The Washington Post

Paul Wong
Concrete barriers cordon the public entrance of the court house in Frankfurt, Germany yesterday.AP PHOTO

BERLIN – With its single spire, the Gothic Cathedral of Notre Dame, once the tallest building in Christendom, has dominated the skyline of the French city of Strasbourg for centuries. On Dec. 23, 2000, the marketplace beneath the cathedral was bustling with shoppers and tourists – a scene captured on video by a group of men believed to be Algerians who had traveled by car from Germany.

“This cathedral is God’s enemy,” an Arabic speaker said on the shaky 20-minute video, which also recorded jihad battle songs on the car’s cassette player as the men allegedly planned a bomb attack on the marketplace. “Here we see the enemies of God as they stroll about. You will go to hell, God willing.”

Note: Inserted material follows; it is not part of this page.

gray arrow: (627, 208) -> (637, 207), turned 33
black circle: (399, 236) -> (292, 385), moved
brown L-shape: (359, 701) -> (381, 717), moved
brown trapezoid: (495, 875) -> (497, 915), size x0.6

The video captured the group’s final preparations to set off a bomb eight days later, during New Year’s celebrations, and unleash what could have been one of Europe’s deadliest terrorist attacks, according to German police and prosecutors.

An intercepted phone call between one of the men seeking more cash and the group’s alleged leader, who was based in London, tipped British intelligence to the plot, according to a report by Italy’s antiterrorist police.

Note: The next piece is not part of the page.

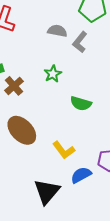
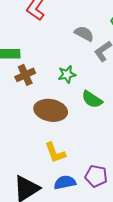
green semicircle: (81, 103) -> (92, 99), moved
brown ellipse: (22, 130) -> (51, 110), moved, turned -52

On Dec. 26, a special German police unit raided apartments the men had rented in Frankfurt. The police found a bomb-making laboratory and seized a detonation device, machine guns, rifles with long-distance sights, $14,000 in cash, fake passports made in Thailand and the homemade video.

Yesterday, in one of the first major trials of a cell linked to Osama bin Laden’s al-Qaida terrorist network, five men went on trial in Frankfurt for planning the attack in Strasbourg. They are charged with planning to commit murder, planning to cause an explosion, belonging to a terrorist organization and falsifying documents, as well as various weapons offenses.